— What to work on —
Copy every record that follows, word for word.

— Record excerpts —
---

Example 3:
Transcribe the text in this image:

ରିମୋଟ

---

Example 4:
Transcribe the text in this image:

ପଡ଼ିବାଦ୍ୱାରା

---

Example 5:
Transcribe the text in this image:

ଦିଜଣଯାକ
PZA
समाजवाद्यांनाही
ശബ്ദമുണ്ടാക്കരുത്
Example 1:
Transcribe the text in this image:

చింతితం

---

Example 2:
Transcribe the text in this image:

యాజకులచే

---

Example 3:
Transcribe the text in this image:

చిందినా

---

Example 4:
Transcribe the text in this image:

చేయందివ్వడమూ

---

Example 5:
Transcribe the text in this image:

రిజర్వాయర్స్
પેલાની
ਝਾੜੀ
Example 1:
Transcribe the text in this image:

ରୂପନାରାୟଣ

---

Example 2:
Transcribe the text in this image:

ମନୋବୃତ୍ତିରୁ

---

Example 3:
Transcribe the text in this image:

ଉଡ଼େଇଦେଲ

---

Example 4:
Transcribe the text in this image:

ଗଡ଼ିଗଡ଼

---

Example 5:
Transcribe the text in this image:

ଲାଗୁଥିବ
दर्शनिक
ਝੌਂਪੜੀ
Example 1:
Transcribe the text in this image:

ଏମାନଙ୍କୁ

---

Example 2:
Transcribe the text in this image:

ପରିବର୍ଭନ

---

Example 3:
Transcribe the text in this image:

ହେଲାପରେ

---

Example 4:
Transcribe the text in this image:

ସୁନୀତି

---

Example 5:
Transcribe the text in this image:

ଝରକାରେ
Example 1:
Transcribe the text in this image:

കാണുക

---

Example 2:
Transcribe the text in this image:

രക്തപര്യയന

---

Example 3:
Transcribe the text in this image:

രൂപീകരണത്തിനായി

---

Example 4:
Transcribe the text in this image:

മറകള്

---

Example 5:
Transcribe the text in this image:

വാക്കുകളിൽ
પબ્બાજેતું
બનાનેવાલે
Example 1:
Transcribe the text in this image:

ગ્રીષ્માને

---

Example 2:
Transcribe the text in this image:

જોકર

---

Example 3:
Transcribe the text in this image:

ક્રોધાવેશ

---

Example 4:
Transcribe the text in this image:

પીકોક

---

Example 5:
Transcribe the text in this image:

— Response to the exercise —
---

Example 3:
Transcribe the text in this image:

ରିମୋଟ

---

Example 4:
Transcribe the text in this image:

ପଡ଼ିବାଦ୍ୱାରା

---

Example 5:
Transcribe the text in this image:

ଦିଜଣଯାକ
PZA
समाजवाद्यांनाही
ശബ്ദമുണ്ടാക്കരുത്
Example 1:
Transcribe the text in this image:

చింతితం

---

Example 2:
Transcribe the text in this image:

యాజకులచే

---

Example 3:
Transcribe the text in this image:

చిందినా

---

Example 4:
Transcribe the text in this image:

చేయందివ్వడమూ

---

Example 5:
Transcribe the text in this image:

రిజర్వాయర్స్
પેલાની
ਝਾੜੀ
Example 1:
Transcribe the text in this image:

ରୂପନାରାୟଣ

---

Example 2:
Transcribe the text in this image:

ମନୋବୃତ୍ତିରୁ

---

Example 3:
Transcribe the text in this image:

ଉଡ଼େଇଦେଲ

---

Example 4:
Transcribe the text in this image:

ଗଡ଼ିଗଡ଼

---

Example 5:
Transcribe the text in this image:

ଲାଗୁଥିବ
दर्शनिक
ਝੌਂਪੜੀ
Example 1:
Transcribe the text in this image:

ଏମାନଙ୍କୁ

---

Example 2:
Transcribe the text in this image:

ପରିବର୍ଭନ

---

Example 3:
Transcribe the text in this image:

ହେଲାପରେ

---

Example 4:
Transcribe the text in this image:

ସୁନୀତି

---

Example 5:
Transcribe the text in this image:

ଝରକାରେ
Example 1:
Transcribe the text in this image:

കാണുക

---

Example 2:
Transcribe the text in this image:

രക്തപര്യയന

---

Example 3:
Transcribe the text in this image:

രൂപീകരണത്തിനായി

---

Example 4:
Transcribe the text in this image:

മറകള്

---

Example 5:
Transcribe the text in this image:

വാക്കുകളിൽ
પબ્બાજેતું
બનાનેવાલે
Example 1:
Transcribe the text in this image:

ગ્રીષ્માને

---

Example 2:
Transcribe the text in this image:

જોકર

---

Example 3:
Transcribe the text in this image:

ક્રોધાવેશ

---

Example 4:
Transcribe the text in this image:

પીકોક

---

Example 5:
Transcribe the text in this image:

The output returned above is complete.